Excerpted data START

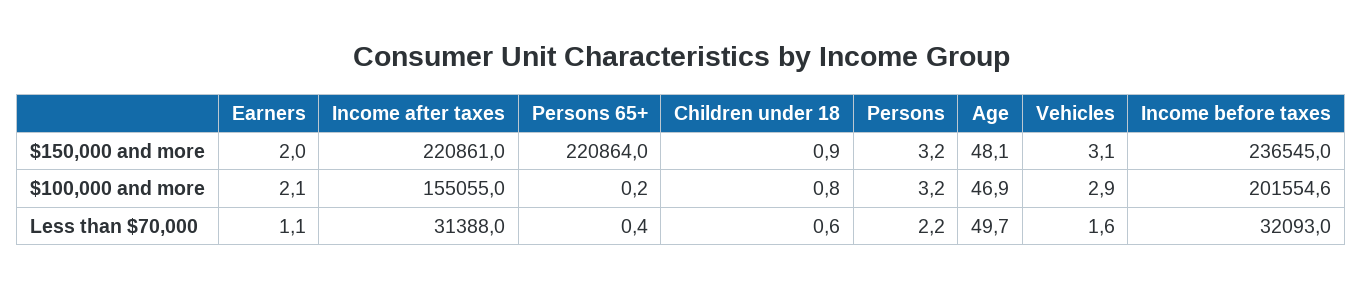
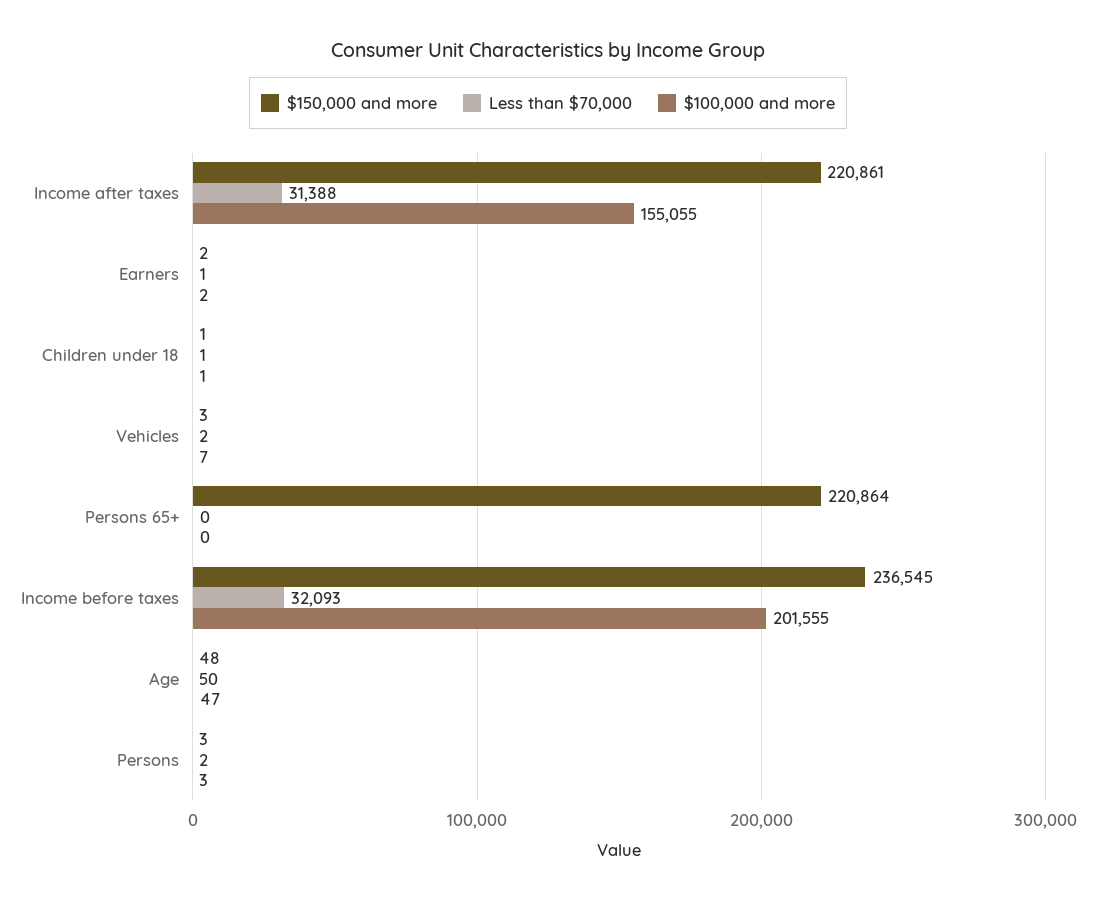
  {
    "$150,000 and more": {
      "Earners": 2,
      "Income after taxes": 220861,
      "Persons 65+": 220864,
      "Children under 18": 0.9,
      "Persons": 3.2,
      "Age": 48.1,
      "Vehicles": 3.1,
      "Income before taxes": 236545
    },
    "$100,000 and more": {
      "Earners": 2.1,
      "Income after taxes": 155055,
      "Persons 65+": 0.2,
      "Children under 18": 0.8,
      "Persons": 3.2,
      "Age": 46.9,
-     "Vehicles": 2.9,
+     "Vehicles": 7,
      "Income before taxes": 201554.6
    },
    "Less than $70,000": {
      "Earners": 1.1,
      "Income after taxes": 31388,
      "Persons 65+": 0.4,
      "Children under 18": 0.6,
      "Persons": 2.2,
      "Age": 49.7,
      "Vehicles": 1.6,
      "Income before taxes": 32093
    }
  }

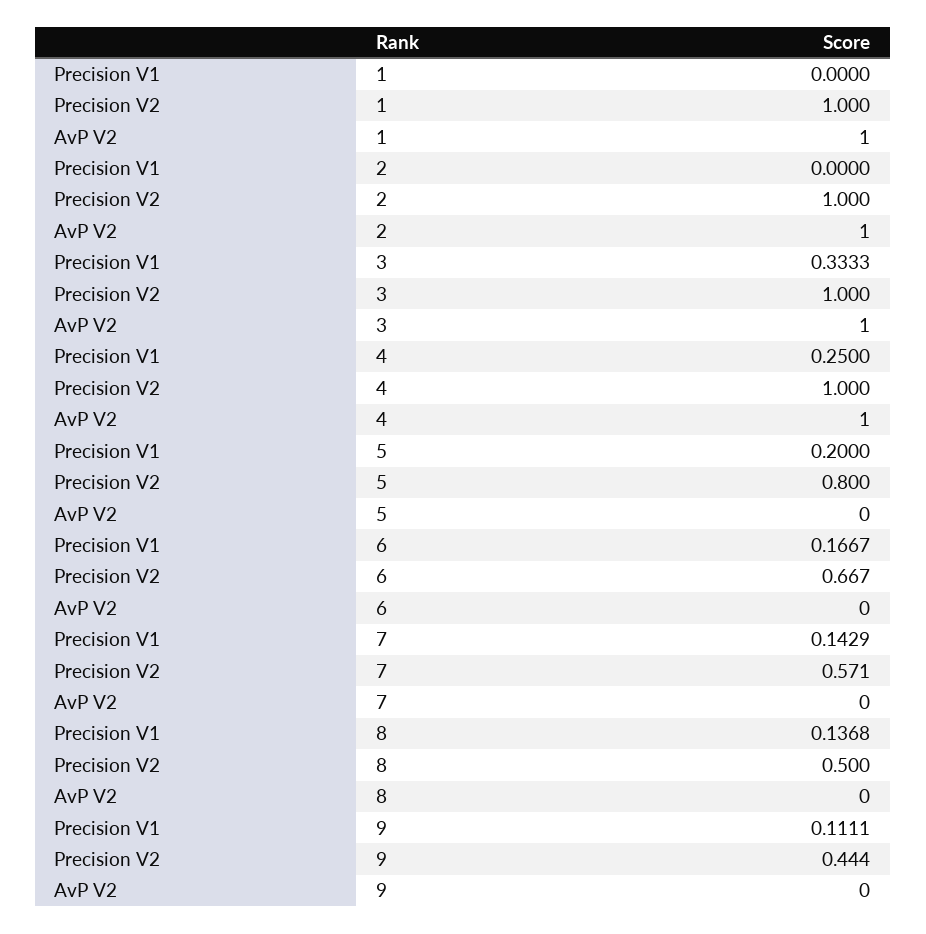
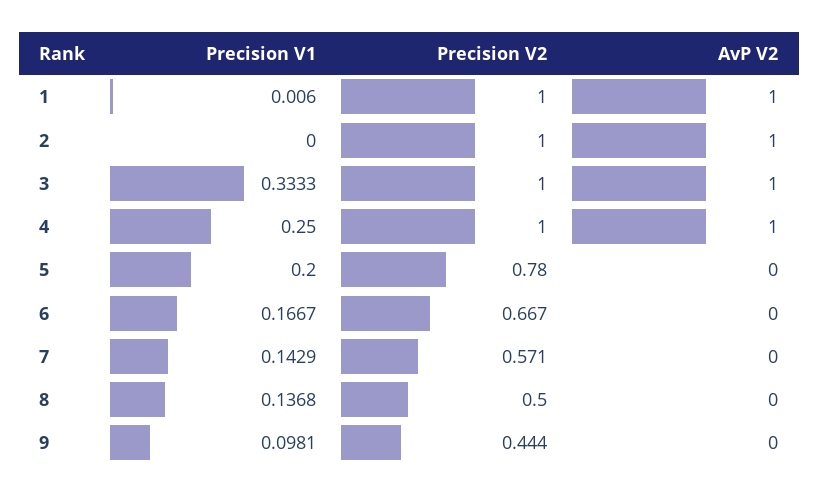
  {
    "Precision V1": {
-     "1": 0,
+     "1": 0.006,
      "2": 0,
      "3": 0.3333,
      "4": 0.25,
      "5": 0.2,
      "6": 0.1667,
      "7": 0.1429,
      "8": 0.1368,
-     "9": 0.1111
+     "9": 0.0981
    },
    "Precision V2": {
      "1": 1,
      "2": 1,
      "3": 1,
      "4": 1,
-     "5": 0.8,
+     "5": 0.78,
      "6": 0.667,
      "7": 0.571,
      "8": 0.5,
      "9": 0.444
    },
    "AvP V2": {
      "1": 1,
      "2": 1,
      "3": 1,
      "4": 1,
      "5": 0,
      "6": 0,
      "7": 0,
      "8": 0,
      "9": 0
    }
  }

Excerpted data END

→ **Work item**
Considering only the data above, return the lines in which "Persons" occurs.

→ **Answer box**
      "Persons 65+": 220864,
      "Persons": 3.2,
      "Persons 65+": 0.2,
      "Persons": 3.2,
      "Persons 65+": 0.4,
      "Persons": 2.2,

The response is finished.